John chugged the last of his Diet Coke and obliterated the can in his huge hand. There’s a reason we call him Man Mountain. “I’m going to need something stronger here,” he said.
“Talk to Youth Division, see if any of this rings a bell,” I told him. “Harry Keith over there will keep his mouth shut, if you need some help. Go district by district if you have to. Check the NCMEC database as often as you can, and talk to their people over in Alexandria. Just don’t say anything about me or this case.”
This was the thing. Elizabeth Reilly’s pregnancy was the only card we were holding close anymore. If our killer had any connection to her baby, I didn’t want him to see us coming, and I was already publicly attached to this very public story. That’s where Sampson came in.
The other possibility was that there might not be a baby to find anymore. We didn’t know if Elizabeth’s pregnancy had been full term; if the baby was delivered stillborn; or God forbid, if it had been killed for some reason I didn’t understand yet.
Right now, all of that was a question mark. But for the baby’s sake, as well as the mother’s, we had to assume that there was still someone out there to save.
CHAPTER
12
FOR THREE DAYS WE GOT NOWHERE. THERE WAS NO SIGNIFICANT MOVEMENT on the Darcy Vickers or Elizabeth Reilly murders, and the phone call I kept hoping to get from Sampson never came. You could just feel these cases going cold.
Then on that Saturday morning, we had a new development. The worst kind. Another body popped up in Georgetown.

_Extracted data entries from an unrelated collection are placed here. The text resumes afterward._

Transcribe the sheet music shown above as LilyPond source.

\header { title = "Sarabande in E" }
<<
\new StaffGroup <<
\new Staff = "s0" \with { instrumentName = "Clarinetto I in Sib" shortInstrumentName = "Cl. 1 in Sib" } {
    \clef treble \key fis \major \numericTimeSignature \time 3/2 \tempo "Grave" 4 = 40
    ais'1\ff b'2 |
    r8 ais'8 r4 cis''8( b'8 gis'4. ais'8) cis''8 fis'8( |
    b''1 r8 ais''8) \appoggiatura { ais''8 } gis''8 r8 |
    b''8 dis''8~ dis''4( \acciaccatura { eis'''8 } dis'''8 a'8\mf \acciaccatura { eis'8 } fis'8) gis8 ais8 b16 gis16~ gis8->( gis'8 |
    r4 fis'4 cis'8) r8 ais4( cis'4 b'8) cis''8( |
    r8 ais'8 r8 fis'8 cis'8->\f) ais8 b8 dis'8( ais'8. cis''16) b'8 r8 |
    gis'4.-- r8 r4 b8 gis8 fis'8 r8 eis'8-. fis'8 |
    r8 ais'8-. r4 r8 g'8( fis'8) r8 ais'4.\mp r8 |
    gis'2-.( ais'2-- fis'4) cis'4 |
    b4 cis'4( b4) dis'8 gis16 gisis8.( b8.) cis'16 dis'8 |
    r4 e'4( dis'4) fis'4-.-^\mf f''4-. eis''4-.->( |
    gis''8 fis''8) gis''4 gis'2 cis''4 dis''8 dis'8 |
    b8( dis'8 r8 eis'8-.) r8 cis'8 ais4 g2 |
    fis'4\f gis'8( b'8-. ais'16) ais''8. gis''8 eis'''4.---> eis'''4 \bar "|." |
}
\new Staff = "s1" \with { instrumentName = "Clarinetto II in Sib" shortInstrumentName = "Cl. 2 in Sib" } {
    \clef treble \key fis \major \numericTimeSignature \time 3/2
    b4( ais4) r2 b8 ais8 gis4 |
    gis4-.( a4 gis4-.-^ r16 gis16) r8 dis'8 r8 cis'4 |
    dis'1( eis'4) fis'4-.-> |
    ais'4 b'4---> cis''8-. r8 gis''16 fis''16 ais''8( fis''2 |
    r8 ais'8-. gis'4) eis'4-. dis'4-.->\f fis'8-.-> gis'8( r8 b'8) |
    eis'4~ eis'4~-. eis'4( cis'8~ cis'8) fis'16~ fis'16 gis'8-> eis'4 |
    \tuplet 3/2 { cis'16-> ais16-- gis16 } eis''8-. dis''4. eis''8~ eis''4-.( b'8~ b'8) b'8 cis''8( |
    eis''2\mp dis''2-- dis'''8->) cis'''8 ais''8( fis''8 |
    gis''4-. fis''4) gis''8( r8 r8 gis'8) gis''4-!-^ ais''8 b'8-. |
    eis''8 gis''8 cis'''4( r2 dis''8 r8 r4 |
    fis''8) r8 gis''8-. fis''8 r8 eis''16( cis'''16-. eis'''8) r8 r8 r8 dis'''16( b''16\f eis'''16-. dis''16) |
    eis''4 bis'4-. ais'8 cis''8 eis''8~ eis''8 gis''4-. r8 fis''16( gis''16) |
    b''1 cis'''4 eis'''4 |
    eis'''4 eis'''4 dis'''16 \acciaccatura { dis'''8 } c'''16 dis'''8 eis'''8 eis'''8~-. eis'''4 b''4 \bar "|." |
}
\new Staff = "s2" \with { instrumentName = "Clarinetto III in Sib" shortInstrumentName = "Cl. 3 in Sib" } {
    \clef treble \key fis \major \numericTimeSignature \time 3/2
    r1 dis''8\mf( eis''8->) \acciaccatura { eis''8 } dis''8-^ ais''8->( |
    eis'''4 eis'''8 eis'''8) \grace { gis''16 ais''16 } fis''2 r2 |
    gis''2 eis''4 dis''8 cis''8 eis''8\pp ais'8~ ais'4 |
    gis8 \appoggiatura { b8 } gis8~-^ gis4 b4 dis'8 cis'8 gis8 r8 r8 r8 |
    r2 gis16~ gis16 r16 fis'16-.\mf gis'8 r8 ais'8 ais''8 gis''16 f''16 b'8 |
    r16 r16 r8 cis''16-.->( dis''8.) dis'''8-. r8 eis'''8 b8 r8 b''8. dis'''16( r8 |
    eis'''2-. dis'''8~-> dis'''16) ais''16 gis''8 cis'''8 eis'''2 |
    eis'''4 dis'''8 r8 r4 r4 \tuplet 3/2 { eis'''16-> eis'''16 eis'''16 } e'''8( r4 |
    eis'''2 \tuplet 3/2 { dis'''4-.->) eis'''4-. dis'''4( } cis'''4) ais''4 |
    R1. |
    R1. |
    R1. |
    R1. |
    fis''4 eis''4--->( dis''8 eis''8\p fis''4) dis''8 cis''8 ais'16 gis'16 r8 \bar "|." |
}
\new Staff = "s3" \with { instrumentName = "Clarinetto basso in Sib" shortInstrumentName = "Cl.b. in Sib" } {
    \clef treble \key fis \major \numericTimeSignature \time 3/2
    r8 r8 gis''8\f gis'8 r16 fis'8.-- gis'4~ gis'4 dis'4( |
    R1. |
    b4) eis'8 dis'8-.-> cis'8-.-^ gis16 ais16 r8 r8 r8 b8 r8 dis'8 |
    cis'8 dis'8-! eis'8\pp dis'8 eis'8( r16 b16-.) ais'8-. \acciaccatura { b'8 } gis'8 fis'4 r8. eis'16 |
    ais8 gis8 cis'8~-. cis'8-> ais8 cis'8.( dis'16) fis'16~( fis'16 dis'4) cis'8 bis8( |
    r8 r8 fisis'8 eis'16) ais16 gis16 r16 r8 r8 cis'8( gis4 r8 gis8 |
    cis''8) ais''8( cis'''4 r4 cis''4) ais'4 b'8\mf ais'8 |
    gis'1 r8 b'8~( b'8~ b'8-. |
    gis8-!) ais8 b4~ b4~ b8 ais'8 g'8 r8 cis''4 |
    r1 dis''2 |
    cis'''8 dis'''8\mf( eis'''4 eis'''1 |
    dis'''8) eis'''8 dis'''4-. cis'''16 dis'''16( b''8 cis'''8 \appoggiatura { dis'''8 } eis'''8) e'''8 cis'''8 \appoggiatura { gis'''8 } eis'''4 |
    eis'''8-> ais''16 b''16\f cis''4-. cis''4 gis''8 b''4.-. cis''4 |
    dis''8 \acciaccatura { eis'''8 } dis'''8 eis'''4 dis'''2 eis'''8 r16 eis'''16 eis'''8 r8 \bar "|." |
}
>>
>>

I was home when I got the call from Sergeant Huizenga. She wanted me to keep going in the direction I’d been going, and monitor this homicide alongside the other two. The trick would be to see this scene on its own merit first, without comparing it to anything. Sometimes if you go looking for connections, you start to see what you want to see instead of what’s really there.
I took Pennsylvania, and then M Street, all the way to the Key Bridge and parked just below it. Several cruisers were already on-site, and they’d strung an outer perimeter of yellow tape across Water Street, on the south side of the Potomac Boat Club.